Extracted data START
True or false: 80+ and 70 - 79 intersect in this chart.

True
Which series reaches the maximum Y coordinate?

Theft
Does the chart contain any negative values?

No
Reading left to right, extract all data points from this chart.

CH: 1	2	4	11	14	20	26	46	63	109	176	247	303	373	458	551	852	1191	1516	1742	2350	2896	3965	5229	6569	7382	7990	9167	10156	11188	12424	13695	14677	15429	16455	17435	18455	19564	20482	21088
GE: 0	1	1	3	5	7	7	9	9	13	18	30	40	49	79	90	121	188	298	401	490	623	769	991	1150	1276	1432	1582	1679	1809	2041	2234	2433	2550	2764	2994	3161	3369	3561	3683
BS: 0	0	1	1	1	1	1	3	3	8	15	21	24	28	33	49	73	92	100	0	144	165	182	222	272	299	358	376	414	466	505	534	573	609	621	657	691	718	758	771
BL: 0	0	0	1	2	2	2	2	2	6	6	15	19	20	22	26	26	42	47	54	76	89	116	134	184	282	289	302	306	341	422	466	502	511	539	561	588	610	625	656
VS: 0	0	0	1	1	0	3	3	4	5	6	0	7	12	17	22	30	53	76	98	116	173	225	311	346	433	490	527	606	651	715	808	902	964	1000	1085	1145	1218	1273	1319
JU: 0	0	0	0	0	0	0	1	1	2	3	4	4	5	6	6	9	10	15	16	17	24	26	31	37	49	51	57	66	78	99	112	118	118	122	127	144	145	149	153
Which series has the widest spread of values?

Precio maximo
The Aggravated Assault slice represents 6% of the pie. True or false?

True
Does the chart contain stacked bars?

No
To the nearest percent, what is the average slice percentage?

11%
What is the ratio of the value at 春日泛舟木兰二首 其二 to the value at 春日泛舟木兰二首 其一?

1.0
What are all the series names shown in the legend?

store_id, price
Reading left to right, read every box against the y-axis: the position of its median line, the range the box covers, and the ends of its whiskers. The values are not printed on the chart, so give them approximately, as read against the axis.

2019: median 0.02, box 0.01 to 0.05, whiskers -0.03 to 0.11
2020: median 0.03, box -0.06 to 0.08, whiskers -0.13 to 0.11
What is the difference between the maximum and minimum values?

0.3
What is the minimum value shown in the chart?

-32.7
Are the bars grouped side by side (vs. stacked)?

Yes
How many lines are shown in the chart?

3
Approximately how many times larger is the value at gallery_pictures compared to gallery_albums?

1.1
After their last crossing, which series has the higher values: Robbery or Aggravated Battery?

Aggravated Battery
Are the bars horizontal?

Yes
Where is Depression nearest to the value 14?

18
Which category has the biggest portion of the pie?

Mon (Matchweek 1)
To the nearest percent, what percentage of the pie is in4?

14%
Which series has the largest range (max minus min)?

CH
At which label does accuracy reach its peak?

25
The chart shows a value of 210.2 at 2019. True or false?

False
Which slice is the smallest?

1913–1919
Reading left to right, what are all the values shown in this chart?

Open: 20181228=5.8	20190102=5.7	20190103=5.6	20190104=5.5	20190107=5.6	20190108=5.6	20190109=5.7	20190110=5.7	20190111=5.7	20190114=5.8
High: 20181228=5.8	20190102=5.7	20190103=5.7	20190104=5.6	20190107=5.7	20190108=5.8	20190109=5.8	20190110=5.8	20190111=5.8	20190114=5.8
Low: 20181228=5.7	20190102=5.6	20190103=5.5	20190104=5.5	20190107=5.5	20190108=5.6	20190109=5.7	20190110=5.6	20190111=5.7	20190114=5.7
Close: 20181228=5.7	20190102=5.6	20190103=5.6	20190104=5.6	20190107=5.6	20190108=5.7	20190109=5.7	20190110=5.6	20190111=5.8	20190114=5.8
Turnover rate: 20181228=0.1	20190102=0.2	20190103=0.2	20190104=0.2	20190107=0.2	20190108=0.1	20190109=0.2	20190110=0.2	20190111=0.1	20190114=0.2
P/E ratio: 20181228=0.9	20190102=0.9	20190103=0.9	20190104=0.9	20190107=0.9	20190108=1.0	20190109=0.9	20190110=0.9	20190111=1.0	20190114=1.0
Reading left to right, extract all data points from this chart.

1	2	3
Extracted data END
_Job_: Identify each line in the data above that contains the word "right", and copy those lines.

_Answer box_:
Reading left to right, extract all data points from this chart.
Reading left to right, read every box against the y-axis: the position of its median line, the range the box covers, and the ends of its whiskers. The values are not printed on the chart, so give them approximately, as read against the axis.
Reading left to right, what are all the values shown in this chart?
Reading left to right, extract all data points from this chart.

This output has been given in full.